Mount St. Mary’s will retain a connection to Ascension because Catholic Health is itself a member of the larger national system. Catholic Health also is a member of CHE Trinity Health, another large Catholic hospital system, and the Catholic Diocese of Buffalo.
Mount St. Mary’s will join Catholic Health’s other affiliated hospitals: Mercy, Kenmore Mercy, Sisters of Charity and its St. Joseph Campus in Cheektowaga.
The combined system will have annual revenues of $1 billion. Mount St. Mary’s 2012 net income of $1.76 million on revenues of $89.25 million represented a decline from its 2011 income of $4.48 million and its $92.25 million in revenue that year, according to a financial report filed with the IRS.
“We already are a low-cost hospital. We believe the synergies we get by joining Catholic Health will lower our costs even more,” Maness said.
The Lewiston hospital in early 1998 announced its intention to merge with Niagara Falls Memorial Medical Center, but that plan fell apart the next year amid community concerns about which facility would stop providing valued services.
The hospital was considered as an original member of the Catholic Health System, which formed in 1998, but never formally joined.
Plans call for enhancing Mount St. Mary’s primary and outpatient services, expanding home- and community-based services, improving hospital operational performance and supporting physician recruitment, according to a statement.

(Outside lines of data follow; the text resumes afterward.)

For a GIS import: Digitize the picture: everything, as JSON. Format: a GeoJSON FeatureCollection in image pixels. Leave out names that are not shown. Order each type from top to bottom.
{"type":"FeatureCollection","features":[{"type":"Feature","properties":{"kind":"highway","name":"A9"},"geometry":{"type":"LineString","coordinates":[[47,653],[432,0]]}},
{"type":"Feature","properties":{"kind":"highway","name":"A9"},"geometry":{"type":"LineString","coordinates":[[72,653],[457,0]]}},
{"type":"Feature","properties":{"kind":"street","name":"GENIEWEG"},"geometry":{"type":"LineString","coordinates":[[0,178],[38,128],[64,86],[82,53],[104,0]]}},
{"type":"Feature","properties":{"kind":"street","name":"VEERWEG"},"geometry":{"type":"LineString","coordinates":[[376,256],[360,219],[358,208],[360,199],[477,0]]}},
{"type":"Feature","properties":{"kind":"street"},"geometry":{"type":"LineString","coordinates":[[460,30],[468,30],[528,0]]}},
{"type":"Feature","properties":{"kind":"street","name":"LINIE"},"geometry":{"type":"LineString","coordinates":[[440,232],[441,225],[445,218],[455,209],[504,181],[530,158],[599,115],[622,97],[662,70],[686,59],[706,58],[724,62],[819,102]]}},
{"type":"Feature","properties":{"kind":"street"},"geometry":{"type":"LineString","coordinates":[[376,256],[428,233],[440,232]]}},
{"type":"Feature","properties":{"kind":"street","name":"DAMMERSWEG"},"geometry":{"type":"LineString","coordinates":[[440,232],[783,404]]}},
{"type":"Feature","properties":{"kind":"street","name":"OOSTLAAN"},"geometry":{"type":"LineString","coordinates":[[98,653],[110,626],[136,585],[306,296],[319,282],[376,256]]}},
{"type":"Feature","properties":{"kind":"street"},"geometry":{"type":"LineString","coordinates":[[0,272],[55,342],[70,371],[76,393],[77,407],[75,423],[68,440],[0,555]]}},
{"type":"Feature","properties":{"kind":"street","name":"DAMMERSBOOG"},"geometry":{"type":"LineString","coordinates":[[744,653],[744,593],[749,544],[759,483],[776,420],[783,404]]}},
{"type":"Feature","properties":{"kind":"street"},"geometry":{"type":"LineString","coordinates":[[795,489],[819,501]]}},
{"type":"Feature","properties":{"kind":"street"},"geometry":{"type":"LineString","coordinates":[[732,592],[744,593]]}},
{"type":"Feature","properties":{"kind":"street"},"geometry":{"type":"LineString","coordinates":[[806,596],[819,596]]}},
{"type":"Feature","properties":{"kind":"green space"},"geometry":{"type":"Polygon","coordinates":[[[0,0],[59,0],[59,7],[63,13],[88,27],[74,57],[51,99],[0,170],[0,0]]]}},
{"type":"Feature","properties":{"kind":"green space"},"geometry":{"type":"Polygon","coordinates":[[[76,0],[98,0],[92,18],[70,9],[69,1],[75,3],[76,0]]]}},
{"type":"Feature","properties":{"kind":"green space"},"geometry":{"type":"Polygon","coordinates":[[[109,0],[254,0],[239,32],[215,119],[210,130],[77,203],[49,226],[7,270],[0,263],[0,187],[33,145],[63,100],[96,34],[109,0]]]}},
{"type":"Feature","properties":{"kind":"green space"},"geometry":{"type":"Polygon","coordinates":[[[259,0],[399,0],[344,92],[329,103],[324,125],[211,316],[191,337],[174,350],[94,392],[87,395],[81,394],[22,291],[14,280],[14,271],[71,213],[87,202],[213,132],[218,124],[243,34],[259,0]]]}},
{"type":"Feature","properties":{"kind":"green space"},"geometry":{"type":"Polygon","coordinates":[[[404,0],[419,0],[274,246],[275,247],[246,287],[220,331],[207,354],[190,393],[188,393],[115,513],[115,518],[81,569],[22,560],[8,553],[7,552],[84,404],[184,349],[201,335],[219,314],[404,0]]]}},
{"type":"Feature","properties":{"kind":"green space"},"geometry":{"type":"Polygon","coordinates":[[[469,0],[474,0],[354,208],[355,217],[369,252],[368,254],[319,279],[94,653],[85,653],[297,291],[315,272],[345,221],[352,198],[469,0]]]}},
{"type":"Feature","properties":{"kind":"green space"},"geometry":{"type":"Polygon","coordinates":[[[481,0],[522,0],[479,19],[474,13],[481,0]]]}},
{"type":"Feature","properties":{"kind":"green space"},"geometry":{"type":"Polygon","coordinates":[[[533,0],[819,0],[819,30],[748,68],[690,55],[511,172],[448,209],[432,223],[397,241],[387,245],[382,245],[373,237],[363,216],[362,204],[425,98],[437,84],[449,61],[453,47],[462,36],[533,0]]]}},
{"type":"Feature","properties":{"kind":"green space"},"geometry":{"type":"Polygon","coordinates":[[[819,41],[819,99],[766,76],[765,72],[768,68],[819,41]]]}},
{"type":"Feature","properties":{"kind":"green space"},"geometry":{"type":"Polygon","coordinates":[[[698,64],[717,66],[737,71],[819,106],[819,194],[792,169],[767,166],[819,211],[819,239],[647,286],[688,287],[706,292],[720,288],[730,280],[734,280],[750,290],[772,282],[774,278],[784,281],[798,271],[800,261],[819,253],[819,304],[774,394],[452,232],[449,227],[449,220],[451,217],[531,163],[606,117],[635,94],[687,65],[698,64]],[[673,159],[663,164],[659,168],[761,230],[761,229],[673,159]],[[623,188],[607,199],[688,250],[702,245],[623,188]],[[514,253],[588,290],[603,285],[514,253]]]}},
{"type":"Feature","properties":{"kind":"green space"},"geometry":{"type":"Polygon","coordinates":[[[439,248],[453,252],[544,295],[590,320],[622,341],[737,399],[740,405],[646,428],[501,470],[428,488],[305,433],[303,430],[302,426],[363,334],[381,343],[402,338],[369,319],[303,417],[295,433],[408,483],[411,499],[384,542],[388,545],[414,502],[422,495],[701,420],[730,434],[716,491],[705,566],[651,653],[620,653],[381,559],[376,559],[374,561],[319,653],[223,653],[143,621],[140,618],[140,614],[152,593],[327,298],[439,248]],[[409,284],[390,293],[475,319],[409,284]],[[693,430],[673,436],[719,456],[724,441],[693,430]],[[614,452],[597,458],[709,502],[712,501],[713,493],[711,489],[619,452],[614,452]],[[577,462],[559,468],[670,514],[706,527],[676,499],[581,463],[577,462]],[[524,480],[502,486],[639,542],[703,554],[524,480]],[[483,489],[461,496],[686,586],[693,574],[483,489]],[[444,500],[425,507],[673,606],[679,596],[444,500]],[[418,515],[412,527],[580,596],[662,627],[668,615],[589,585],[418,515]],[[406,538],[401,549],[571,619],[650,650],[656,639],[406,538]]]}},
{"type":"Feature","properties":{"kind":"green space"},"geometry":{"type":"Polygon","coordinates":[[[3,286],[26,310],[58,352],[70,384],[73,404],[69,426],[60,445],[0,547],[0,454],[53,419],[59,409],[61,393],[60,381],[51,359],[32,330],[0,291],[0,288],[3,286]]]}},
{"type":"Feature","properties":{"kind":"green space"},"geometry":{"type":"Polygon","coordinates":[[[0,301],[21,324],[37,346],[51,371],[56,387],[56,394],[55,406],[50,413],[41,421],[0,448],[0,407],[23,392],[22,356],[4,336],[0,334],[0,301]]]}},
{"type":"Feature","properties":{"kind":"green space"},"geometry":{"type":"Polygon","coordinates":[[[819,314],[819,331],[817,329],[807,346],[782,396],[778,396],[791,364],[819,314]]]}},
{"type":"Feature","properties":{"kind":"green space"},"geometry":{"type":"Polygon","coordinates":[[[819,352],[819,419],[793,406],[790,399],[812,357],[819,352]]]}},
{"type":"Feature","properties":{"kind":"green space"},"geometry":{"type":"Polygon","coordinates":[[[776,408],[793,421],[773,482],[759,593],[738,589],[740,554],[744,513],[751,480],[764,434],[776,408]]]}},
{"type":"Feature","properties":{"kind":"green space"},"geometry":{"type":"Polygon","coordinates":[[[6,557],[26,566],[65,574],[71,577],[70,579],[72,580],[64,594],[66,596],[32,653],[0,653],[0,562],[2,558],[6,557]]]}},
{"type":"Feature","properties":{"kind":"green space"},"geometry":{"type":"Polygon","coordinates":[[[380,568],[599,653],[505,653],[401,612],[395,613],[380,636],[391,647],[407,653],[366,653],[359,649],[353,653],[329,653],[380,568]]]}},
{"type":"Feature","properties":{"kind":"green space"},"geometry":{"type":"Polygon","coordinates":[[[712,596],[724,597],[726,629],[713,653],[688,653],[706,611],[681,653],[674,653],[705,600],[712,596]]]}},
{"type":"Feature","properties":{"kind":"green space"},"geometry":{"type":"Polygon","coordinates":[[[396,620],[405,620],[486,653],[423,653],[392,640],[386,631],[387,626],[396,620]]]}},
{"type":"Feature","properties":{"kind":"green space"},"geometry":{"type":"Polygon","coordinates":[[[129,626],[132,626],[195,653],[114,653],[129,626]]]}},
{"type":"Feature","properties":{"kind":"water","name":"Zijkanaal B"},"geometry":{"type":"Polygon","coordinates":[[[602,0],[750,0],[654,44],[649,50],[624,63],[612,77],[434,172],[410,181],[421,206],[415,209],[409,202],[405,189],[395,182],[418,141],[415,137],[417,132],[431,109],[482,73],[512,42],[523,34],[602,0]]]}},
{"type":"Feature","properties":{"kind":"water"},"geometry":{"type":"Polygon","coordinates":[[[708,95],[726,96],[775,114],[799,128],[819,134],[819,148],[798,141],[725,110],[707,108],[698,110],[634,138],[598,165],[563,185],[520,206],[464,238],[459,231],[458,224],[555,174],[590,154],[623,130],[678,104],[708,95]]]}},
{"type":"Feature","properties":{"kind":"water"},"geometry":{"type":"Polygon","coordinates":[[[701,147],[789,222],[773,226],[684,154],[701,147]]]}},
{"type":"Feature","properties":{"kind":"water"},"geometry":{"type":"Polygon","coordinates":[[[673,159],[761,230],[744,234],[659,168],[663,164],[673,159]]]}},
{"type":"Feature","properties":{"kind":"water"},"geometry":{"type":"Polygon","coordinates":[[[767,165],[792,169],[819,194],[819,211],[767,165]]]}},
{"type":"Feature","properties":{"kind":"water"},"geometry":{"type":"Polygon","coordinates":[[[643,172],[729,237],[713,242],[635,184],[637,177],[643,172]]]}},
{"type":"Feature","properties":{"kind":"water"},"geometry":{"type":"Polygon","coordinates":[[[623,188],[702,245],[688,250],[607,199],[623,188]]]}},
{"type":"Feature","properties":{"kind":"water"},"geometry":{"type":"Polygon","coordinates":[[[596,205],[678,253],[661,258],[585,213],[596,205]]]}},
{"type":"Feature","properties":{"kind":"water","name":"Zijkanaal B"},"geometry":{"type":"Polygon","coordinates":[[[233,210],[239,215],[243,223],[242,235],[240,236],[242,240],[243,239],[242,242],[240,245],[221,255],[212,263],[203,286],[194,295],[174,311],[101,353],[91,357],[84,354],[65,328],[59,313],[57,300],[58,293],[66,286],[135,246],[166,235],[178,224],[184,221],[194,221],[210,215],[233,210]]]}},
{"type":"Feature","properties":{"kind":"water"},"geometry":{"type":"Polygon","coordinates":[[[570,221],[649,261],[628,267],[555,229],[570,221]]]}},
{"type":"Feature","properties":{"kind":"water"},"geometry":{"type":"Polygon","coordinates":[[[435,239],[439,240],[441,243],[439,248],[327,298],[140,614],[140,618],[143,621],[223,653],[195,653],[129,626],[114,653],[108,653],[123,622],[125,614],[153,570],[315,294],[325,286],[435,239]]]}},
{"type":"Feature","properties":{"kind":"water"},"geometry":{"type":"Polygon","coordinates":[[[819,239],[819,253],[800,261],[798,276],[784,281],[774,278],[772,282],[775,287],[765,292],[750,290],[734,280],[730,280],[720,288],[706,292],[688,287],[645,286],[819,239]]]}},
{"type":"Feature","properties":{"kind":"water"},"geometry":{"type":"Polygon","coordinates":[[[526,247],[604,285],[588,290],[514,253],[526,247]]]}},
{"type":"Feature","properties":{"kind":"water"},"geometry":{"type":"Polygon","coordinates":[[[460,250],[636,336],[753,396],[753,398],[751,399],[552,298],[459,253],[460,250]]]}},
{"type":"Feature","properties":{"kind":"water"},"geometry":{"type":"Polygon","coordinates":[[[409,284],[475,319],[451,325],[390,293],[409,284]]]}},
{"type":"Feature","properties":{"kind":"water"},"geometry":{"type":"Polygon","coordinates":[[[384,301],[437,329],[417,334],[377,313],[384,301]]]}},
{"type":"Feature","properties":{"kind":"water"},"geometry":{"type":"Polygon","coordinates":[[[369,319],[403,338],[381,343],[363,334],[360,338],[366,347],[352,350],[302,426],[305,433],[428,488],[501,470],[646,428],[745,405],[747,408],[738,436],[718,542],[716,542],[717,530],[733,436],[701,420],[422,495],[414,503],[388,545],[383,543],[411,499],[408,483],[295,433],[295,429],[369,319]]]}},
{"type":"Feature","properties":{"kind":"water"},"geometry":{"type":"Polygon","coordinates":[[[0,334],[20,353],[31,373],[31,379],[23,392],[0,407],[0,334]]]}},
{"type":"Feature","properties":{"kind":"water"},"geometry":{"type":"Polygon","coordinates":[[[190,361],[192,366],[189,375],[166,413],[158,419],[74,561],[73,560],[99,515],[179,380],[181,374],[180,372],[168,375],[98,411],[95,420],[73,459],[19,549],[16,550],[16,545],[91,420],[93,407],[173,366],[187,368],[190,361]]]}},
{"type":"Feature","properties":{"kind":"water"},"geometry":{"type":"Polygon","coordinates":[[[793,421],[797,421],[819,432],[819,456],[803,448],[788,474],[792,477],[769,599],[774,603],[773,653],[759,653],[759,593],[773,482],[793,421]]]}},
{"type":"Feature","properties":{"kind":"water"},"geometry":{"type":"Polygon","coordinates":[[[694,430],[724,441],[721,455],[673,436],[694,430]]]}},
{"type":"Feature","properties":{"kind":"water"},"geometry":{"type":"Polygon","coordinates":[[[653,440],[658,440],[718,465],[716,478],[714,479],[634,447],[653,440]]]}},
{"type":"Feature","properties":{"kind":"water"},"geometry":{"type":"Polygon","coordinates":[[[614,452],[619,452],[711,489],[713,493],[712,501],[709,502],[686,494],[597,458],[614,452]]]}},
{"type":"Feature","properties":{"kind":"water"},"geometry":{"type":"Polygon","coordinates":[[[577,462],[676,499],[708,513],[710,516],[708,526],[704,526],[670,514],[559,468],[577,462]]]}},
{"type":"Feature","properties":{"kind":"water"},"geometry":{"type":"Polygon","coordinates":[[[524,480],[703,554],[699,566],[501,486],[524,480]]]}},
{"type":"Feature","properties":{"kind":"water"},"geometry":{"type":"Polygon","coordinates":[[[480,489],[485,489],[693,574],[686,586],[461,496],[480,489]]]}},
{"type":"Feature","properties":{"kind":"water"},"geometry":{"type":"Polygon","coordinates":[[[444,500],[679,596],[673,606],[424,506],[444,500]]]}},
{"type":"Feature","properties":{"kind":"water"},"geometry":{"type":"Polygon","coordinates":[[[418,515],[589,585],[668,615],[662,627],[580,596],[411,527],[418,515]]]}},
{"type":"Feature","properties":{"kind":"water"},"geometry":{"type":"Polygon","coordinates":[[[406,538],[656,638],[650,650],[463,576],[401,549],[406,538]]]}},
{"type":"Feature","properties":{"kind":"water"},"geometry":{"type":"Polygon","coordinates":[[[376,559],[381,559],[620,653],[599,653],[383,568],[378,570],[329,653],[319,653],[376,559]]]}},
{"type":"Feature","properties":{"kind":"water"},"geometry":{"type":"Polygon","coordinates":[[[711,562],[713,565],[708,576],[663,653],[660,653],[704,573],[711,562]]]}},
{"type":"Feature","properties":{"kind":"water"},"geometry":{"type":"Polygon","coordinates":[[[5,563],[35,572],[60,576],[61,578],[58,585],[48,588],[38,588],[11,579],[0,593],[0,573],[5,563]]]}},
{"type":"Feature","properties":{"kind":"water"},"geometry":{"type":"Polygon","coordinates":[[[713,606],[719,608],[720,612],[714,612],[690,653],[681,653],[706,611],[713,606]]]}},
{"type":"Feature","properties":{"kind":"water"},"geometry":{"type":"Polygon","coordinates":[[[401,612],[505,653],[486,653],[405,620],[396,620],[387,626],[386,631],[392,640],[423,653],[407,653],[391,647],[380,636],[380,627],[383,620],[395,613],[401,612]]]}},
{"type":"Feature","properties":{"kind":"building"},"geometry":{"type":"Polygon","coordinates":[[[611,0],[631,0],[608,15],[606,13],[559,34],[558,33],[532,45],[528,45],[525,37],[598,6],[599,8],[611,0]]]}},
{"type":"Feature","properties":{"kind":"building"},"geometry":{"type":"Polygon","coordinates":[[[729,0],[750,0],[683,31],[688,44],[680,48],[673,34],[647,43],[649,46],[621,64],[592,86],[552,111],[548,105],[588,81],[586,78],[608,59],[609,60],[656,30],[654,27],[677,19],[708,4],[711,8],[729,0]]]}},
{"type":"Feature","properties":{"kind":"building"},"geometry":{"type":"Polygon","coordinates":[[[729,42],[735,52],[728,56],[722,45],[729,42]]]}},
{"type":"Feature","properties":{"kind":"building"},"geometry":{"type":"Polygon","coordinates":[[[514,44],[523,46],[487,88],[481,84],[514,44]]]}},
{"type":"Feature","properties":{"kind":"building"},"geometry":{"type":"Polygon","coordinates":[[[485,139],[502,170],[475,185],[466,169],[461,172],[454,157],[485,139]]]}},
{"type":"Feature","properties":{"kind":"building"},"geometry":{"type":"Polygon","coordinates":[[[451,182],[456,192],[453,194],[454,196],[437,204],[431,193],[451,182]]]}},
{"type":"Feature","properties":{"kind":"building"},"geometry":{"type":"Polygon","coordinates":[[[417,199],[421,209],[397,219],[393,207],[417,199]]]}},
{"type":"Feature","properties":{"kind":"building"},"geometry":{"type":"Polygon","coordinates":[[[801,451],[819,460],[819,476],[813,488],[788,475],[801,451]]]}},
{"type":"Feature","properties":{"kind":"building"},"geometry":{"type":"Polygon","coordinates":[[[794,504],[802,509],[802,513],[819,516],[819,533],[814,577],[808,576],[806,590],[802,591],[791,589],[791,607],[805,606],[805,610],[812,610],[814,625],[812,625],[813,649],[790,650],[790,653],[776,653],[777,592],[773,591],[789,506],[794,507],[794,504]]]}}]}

The affiliation will require corporate and religious approvals, officials said. Once it has been approved, a Certificate of Need application will be filed with the state Health Department. The full process is expected to be completed next year.
The affiliation agreement will require blending Mount St. Mary’s employees, management structure and board of directors with those of the larger Catholic Health System.
Mount St. Mary’s unionized workforce is represented by various bargaining units of SEIU 1199, which also represents some Catholic Health employees, and Maness said she doesn’t believe labor will have a problem with the affiliation.
Maness, who earned $759,578 in 2012, said she has committed to McDonald and their respective boards that she will remain in her job at least through the transition period.